= PROBLEMS TO WORK ON =
1. Render this sentence from the column on why laws are flouted into Spanish: "In a free society the law protects our freedom."
2. Write the next part of the opinion column on why laws are flouted, picking up after its final sentence.

Tuesday, November 18, 2003

Why laws are flouted so much

By TIBOR R. MACHAN
Freedom News Service

We have far too many criminals, and that bodes ill for our reputation as a free society. In a free society the law protects our freedom. Otherwise it concerns various administrative matters but always related to this central purpose. For example, military justice concerns how to conduct oneself in the course of protecting our freedom from foreign aggressors, and administrative law concerns how politicians and public officials must behave as they serve us in such a protective capacity.
But today we have zillions of laws that have nothing to do with protecting our liberty. Indeed, the bulk serve to oppress us, in various more or less Draconian ways. Thus, we have laws banning drug use, laws that regulate commerce and laws that license professionals (except for journalists, authors and religious leaders, who are exempted by the First Amendment).
This, of course, is rank injustice, all around. Why should journalists and ministers be exempt from government meddling when the rest of us suffer their intervention on so many fronts? There really is no good reason for such favoritism. Why should the criminal law, especially when it comes to violent crime, observe the ban on prior restraint and other violations of due process while professionals are being regimented – subjected to various rules and fined if they do not comply – by governments, despite having done nothing wrong?

= SOURCE EXCERPT =

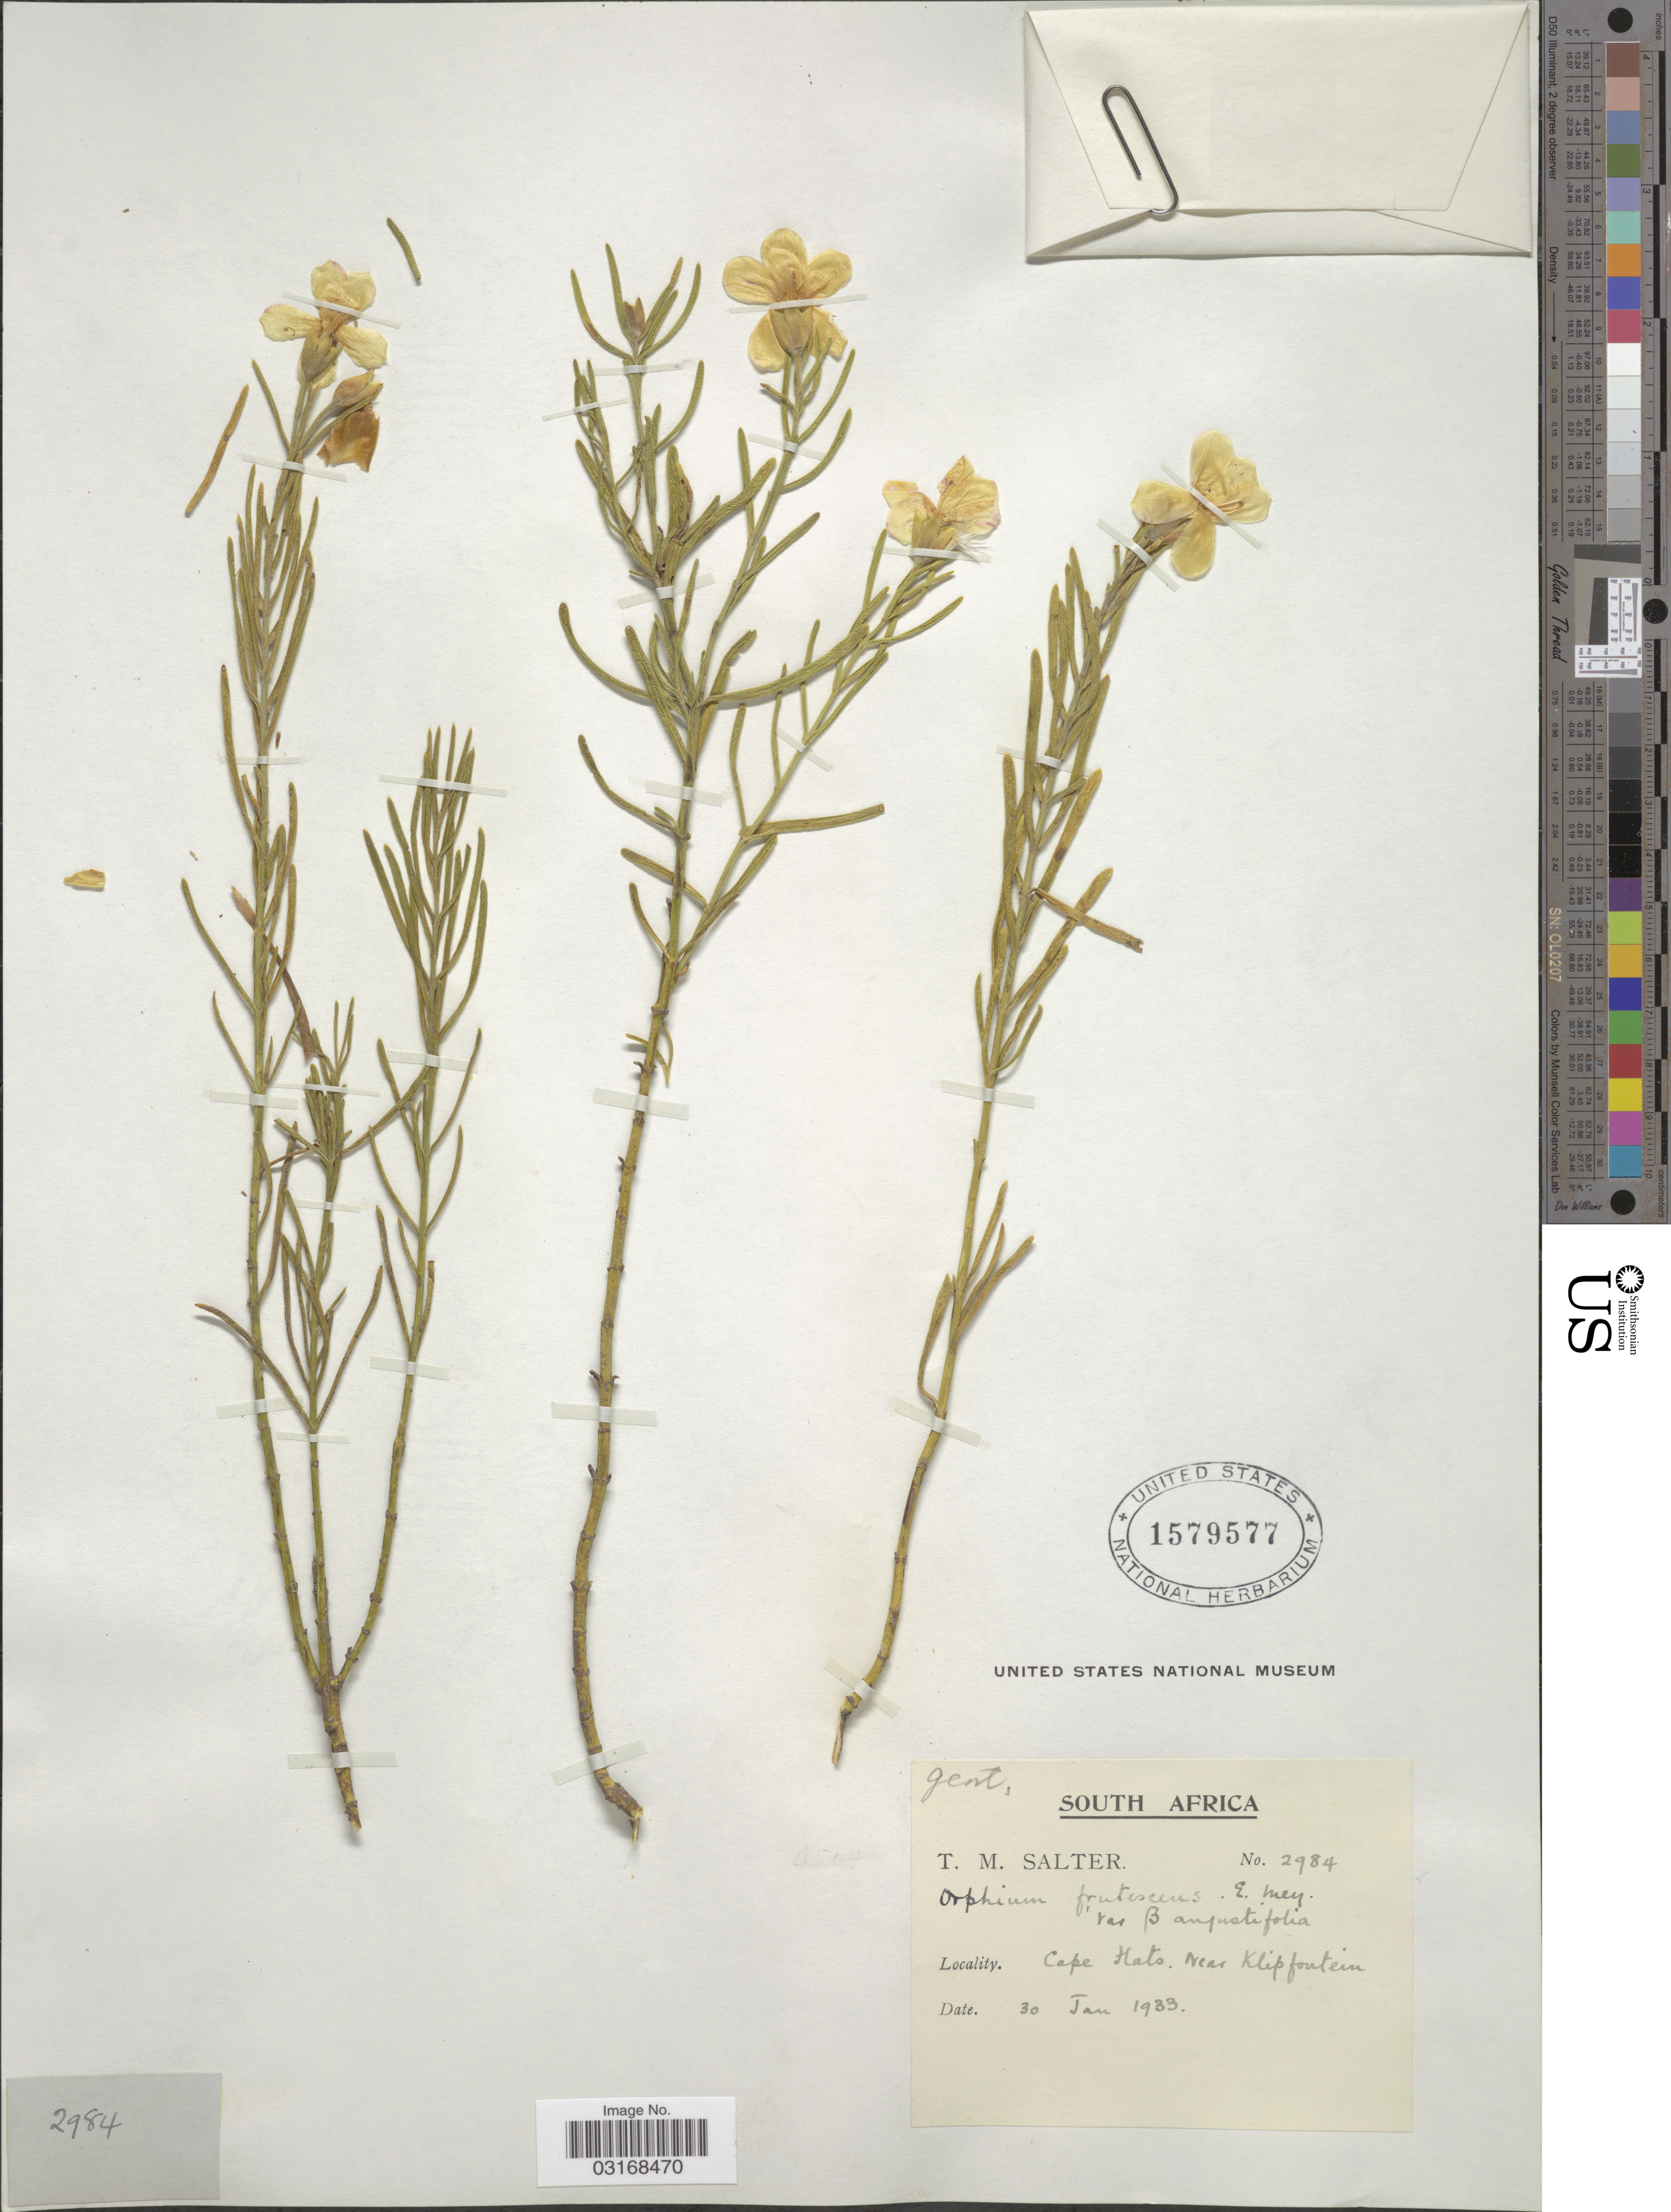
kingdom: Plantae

= PER-TASK OUTPUTS =
1. En una sociedad libre, la ley protege nuestra libertad.

2.
In the face of such injustice within the law, it is not surprising that millions of people treat laws as obstacles for them to negotiate cleverly, not as binding edicts. We do this obviously enough when it comes to tax laws. Nearly everyone is out to keep as much of his or her earnings as the CPAs or their own smarts make possible. The only reason most people comply is the threat of sanctions – jail, fines, etc. Not because the laws are understood to carry moral authority.
In a free society, in contrast, the law would have the only moral authority that justifies its customary resort to force or its threat. This is self-defense, defending oneself from those who embark upon the violation of one’s basic and derivative rights. If you attack me and I resort to violent force to defend myself, I am justified, at least up to the point that I need to fend you off, disarm you and so forth. But if I attack you unprovoked, I am morally wrong and so would be those laws that help you in this kind of conduct. Why? Because of my basic natural human right to my life. The same goes for when I defend my liberty and property – those are the instances when my use of force is morally OK, none other. So, laws that do violence to my rights are also without moral force.
Just law is simply the organized and elaborate expression of this moral fact – force may be used in self-defense, only, never coercively! If the law goes beyond this, it loses its moral authority and gradually the society in which this has happened will be replete with guiltless lawlessness. Which is what is just what’s happening in America and elsewhere – the only "authority" the law now tends to wield is fear of sanctions, not the conviction that it does what is right.
Some will no doubt protest that the law has, at least in most modern societies, the backing of the vote, does it not? Does it not matter that the majority of the people who reside in a society back some edict? Does that not give the edict its moral authority?
No. Majorities are no less able to do unjust things – including enact bad laws – than can vicious dictators, Caesars, czars and so forth. Mere increase in the numbers of those who violate people’s rights doesn’t make it any less of a violation of rights. Once the laws of a country are mainly comprised of such rights-violating edicts, they stop carrying any moral authority and people merely go along out of fear, not out of moral conviction and respect.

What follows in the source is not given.